What Does Tensile Elongation Mean?
Tensile elongation is the stretching that a material undergoes as it is pulled in tension. Tensile elongation is a measure of both elastic deformation and plastic deformation, and is commonly expressed as a percentage. It is used in conjunction with stress and strain values to help determine the mechanical properties of a material when performing a tensile test.
Corrosionpedia Explains Tensile Elongation
Tensile elongation is expressed as a percentage of the new material length in terms of the original material length. Typically, marks are made on a material prior to testing. These marks are then measured again after testing is completed to determine the amount of tensile elongation that occurred.
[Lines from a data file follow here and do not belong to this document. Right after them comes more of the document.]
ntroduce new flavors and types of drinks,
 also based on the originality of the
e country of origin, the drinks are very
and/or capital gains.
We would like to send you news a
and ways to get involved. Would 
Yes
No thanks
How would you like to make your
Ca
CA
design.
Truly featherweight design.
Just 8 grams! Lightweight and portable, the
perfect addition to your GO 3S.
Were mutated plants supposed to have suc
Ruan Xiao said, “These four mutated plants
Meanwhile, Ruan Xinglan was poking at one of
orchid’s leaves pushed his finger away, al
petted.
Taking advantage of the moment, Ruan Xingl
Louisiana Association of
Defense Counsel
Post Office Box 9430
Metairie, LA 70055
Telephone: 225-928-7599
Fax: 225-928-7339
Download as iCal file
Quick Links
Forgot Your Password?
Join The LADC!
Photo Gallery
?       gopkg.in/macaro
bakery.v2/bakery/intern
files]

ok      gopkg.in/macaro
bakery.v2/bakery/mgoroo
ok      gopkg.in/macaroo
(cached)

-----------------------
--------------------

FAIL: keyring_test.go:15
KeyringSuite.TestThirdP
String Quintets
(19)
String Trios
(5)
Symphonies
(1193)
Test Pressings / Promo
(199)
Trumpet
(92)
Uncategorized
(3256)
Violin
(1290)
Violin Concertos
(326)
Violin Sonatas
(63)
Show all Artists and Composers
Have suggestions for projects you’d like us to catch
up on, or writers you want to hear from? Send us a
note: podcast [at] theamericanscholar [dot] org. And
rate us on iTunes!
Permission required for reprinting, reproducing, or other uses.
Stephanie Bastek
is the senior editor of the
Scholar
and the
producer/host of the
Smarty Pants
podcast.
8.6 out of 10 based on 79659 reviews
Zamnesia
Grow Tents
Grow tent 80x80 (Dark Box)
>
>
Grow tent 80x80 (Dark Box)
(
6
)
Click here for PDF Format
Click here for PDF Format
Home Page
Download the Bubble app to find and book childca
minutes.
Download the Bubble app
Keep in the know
There are also special gauges that can measure elongation as the testing is happening.
Tensile elongation is a sum of both elastic deformation and plastic deformation. Elastic deformation is stretching that occurs on the atomic bond level. A material will return to its original size if the yield stress is not reached. Plastic deformation occurs after the yield stress is reached. This type of deformation is permanent; the material will not return to its original size following plastic deformation.
Tensile elongation is used to establish what the mechanical properties of a material are. A high tensile elongation is indicative of a soft, ductile material. If tensile elongation is nearly zero then the material is most likely hard and extremely brittle. Care must be taken to ensure that the velocity of the tensile testing is not too great. A high-tension force velocity could skew the tensile elongation results.